Radiohead :: OK Computer o la melancolía

Por Pablo Milani

 

 

 

OK Computer o la melancolía

 

 

 

20 años

 

 

OK Computer es el camino longitudinal iniciado por Nevermind. El disco lisérgico de Radiohead y tercero de su

incipiente carrera dejó como testigo un puñado de canciones que reflejaron tanta arbitrariedad

como desenfado. El disco que se animó a cuestionar una vez más al capitalismo desde el capitalismo en la

década hedonista por excelencia. Cinco personas dispuestas a atravesar “la pared” como contraposición del

fatalismo y exceso ofrecida hasta el momento. En una década indecente, OK Computer demostró atemporalidad

confianza en sí mismo. Es el disco que logró sintetizar la última década representada en un siglo que poco

tiene que ver con su pasado, sino que cambió todo lo que vino después de la mano de internet. El disco que

antecedió el fin de siglo como ningún otro. Sus canciones tropiezan con la adversidad y se demuestran

convocadoras. Tom Yorke, Jonny y Collin Greenwood, Ed O´Brien y Phil Selway comprueban que su

inmortalidad puede ser posible. Oriundos de Abringdon, ciudad custodiada por el Támesis desde el sur de

Inglaterra, Radiohead rehízo pensar una década con un disco que habla de las desilusiones de su tiempo,

siempre vigentes en una vida que llega a los 30 años. Se reinventaron y construyeron un nuevo sonido siempre

de la mano del ingeniero de sonido y productor artístico Nigel Godrich, parte fundamental en esta historia. El

arte de tapa estuvo a cargo del artista inglés Stanley Donwood, un diario visual donde predominan los colores

blanco y azul. Thom Yorke explicó la imagen como emblema de la explotación. “Era todo lo que yo no había

dicho en las canciones”. No es un disco digerible de inmediato, sus canciones decodifican un estado de ánimo,

atienden la insatisfacción de la globalización como columna vertebral y el desperdicio de su sociedad

circundante.  Según el propio Yorke, el disco está musicalmente inspirado en la densidad de Biches Brew de

Miles Davis, entre otras influencias.

CONSIGNA =>
Continúa el texto sobre OK Computer de Radiohead a partir de donde termina. El material que viene ahora no tiene nada que ver con esto.

INFORMACIÓN EXTRAÍDA =>
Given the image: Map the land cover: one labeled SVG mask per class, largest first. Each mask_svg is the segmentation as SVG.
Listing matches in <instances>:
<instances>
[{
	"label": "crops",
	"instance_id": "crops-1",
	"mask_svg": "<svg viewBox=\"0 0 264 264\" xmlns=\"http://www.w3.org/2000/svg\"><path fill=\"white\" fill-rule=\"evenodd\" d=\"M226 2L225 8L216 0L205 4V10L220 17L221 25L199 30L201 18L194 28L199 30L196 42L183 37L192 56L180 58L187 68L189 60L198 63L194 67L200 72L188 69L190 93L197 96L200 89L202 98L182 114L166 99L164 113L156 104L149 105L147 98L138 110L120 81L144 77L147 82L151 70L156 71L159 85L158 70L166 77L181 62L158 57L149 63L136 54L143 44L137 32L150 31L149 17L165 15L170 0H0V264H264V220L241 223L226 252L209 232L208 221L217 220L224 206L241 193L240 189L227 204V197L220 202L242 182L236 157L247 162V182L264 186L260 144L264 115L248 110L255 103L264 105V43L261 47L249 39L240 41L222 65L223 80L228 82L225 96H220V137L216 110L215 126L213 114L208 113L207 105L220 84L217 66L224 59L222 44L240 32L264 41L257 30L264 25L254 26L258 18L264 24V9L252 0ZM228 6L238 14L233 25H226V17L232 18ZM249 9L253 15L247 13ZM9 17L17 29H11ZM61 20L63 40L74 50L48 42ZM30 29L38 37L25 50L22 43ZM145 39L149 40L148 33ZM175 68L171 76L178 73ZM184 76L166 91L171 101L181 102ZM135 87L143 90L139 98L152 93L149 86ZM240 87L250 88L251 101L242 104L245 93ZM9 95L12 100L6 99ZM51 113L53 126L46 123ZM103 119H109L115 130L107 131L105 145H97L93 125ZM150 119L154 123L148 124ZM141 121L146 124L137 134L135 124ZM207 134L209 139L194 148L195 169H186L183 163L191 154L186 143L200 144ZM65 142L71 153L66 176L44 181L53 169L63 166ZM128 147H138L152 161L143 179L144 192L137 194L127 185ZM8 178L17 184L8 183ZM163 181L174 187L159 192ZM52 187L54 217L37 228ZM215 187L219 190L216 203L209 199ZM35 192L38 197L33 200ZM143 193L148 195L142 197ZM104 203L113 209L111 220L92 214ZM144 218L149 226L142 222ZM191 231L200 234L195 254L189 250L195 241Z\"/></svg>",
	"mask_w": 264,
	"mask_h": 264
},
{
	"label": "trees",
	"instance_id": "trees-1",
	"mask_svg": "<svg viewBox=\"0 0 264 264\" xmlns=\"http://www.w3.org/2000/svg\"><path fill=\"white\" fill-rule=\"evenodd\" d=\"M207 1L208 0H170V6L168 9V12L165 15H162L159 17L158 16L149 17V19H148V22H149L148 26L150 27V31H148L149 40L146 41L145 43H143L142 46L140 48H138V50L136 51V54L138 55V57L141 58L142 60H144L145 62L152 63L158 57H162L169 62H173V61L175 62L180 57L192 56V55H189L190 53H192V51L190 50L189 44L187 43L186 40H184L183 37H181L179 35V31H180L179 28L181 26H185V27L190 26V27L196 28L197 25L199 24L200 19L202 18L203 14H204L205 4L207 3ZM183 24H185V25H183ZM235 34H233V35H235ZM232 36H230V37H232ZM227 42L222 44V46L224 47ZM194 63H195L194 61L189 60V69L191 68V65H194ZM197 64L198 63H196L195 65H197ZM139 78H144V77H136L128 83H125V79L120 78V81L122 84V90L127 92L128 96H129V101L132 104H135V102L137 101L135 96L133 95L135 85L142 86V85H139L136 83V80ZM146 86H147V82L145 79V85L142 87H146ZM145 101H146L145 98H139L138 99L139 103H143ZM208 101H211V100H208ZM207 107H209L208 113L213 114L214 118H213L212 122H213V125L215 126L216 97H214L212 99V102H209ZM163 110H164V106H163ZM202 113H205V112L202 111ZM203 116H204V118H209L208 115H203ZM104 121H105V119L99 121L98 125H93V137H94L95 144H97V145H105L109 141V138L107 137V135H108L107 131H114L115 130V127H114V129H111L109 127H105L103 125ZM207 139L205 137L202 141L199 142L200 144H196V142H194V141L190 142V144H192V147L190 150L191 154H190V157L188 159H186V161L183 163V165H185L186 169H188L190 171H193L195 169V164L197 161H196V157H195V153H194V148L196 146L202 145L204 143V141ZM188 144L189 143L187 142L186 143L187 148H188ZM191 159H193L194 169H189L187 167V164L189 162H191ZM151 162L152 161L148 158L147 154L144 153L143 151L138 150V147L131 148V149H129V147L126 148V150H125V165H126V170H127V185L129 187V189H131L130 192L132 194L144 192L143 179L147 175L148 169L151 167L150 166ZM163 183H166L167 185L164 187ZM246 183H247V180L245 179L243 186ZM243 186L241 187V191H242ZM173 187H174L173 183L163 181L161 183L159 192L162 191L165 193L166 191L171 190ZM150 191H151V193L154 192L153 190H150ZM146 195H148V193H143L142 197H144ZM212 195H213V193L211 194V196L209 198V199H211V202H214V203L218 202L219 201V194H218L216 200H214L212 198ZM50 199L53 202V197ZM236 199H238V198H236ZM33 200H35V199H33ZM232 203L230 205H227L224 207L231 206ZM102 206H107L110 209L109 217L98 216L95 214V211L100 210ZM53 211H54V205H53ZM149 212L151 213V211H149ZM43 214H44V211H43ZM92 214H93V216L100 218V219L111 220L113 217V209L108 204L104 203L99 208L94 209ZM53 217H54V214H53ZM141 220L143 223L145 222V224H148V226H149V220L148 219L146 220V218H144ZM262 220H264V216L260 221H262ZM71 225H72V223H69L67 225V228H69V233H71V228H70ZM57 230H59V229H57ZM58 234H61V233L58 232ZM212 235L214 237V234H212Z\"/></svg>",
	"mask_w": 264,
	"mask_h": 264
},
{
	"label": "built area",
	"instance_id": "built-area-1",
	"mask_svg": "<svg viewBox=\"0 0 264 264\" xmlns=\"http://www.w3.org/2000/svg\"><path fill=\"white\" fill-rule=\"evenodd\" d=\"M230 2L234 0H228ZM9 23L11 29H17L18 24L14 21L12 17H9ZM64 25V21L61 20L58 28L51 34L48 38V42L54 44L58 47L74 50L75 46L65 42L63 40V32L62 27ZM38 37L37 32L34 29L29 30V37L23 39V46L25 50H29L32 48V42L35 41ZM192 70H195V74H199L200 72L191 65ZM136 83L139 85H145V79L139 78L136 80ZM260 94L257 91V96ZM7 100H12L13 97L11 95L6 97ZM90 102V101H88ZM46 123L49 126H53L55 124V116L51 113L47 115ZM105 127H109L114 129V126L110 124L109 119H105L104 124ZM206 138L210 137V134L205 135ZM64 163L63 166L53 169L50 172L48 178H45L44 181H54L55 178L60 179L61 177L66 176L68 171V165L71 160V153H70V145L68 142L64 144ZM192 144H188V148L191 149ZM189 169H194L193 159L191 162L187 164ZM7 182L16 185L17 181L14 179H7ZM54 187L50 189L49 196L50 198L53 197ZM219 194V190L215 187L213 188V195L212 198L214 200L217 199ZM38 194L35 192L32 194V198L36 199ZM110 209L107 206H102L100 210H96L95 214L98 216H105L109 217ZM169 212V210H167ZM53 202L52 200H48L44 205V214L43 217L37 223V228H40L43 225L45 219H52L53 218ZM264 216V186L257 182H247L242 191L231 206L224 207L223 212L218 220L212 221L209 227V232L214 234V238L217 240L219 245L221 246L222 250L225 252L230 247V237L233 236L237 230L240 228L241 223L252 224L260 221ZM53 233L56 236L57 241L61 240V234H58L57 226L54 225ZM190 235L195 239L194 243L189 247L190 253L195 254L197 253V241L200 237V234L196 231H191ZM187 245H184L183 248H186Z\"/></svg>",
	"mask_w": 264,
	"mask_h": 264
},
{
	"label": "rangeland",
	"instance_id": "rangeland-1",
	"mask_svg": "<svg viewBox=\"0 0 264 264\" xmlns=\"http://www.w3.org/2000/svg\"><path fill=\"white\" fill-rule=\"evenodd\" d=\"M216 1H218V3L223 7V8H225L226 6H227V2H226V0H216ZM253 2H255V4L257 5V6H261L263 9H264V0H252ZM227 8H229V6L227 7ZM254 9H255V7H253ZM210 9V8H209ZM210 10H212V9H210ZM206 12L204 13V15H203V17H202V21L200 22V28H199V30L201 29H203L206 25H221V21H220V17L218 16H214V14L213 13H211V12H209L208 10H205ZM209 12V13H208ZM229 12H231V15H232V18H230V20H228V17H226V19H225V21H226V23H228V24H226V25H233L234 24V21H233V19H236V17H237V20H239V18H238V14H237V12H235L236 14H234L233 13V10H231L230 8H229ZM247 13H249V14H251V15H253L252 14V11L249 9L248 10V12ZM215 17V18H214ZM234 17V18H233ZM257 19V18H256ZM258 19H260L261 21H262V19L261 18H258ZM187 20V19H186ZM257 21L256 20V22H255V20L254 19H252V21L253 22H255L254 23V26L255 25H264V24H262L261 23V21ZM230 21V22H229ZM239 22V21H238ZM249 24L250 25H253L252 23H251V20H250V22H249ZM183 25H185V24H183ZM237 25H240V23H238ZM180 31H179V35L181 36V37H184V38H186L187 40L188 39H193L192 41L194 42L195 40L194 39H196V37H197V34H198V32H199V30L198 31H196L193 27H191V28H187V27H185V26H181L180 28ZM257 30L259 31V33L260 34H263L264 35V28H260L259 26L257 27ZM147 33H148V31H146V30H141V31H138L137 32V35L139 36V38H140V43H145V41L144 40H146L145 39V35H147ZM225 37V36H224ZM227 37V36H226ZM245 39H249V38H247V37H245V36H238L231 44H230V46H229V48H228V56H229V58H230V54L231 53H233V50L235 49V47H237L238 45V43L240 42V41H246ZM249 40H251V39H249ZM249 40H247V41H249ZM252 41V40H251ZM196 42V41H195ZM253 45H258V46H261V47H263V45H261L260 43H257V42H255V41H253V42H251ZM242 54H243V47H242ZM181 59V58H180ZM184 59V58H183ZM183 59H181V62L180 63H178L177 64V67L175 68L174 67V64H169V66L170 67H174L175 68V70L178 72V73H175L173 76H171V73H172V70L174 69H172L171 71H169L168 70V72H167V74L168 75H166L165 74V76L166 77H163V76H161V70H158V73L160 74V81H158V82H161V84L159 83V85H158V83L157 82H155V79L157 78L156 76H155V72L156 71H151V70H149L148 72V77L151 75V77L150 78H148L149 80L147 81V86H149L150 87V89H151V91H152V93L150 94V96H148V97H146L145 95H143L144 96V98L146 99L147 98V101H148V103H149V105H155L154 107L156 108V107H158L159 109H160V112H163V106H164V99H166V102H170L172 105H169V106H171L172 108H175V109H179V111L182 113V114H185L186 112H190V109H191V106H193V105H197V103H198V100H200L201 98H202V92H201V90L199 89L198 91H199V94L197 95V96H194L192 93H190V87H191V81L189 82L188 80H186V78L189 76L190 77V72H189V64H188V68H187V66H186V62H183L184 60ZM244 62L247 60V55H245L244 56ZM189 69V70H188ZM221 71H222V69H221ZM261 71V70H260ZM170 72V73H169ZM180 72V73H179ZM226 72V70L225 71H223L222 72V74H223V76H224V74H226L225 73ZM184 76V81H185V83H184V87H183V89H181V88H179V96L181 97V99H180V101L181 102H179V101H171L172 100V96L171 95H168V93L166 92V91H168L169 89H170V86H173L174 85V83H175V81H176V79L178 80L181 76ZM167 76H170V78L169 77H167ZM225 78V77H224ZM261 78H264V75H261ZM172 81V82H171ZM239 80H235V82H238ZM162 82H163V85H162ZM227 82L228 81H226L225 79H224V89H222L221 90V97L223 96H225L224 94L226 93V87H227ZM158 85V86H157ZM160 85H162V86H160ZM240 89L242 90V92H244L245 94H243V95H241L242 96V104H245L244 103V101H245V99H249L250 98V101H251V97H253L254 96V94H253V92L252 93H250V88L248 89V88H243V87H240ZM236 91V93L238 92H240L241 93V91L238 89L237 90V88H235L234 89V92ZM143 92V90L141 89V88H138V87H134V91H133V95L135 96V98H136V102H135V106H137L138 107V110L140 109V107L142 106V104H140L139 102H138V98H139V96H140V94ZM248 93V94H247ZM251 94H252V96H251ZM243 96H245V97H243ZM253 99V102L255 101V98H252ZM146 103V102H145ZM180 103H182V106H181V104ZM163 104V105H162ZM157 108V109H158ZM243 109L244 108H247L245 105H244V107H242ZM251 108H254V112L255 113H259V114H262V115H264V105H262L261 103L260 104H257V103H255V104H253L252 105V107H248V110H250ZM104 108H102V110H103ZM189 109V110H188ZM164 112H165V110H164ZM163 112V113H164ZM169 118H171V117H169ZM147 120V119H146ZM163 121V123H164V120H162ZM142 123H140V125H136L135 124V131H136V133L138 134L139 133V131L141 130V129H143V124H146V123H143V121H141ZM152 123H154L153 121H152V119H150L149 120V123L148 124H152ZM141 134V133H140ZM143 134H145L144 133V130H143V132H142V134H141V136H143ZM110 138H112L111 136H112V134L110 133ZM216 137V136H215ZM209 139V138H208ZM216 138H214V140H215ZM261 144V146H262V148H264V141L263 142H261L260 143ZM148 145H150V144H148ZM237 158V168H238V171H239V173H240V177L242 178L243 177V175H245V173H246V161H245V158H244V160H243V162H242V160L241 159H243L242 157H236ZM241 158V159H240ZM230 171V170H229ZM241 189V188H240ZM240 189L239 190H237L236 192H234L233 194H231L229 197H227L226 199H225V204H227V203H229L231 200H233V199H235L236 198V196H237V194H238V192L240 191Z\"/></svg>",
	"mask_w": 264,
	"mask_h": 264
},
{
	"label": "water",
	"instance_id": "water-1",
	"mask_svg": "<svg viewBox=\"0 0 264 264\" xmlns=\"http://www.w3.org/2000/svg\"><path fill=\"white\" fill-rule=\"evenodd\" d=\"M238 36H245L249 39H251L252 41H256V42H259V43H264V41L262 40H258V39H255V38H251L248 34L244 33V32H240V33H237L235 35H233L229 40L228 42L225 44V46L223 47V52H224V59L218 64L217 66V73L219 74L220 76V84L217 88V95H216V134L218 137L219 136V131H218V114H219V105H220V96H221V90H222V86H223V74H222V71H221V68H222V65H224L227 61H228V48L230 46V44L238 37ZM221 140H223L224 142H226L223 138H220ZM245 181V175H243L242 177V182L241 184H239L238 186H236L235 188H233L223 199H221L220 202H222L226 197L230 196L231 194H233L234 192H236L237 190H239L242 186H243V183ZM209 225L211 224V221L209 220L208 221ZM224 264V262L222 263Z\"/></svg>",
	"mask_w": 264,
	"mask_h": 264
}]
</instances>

RESPUESTA ESPERADA =>
Radiohead con este disco demostró profesionalismo, prestigio y libertad de seguir creando. Las manchas

indelebles del movimiento grunge se estaban dilatando y había que dar un golpe

de timón para asegurarse a salvo en una época lánguida y de por sí insatisfecha. Sus letras hablan de la

gravitación agotada del planeta, de su putrefacción inevitable, de una degenerada y ociosa generación

abandonada por sus gobernantes. Pero también le abre las puertas a bandas nuevas como Muse o Coldplay. Al

año siguiente, y del otro lado del Atlántico, The Smashing Pumpkins, desde Chicago, editó Adore, el disco que

recapitula para siempre la melancolía de fines del siglo XX, post caída del Muro de Berlín, junto a Radiohead.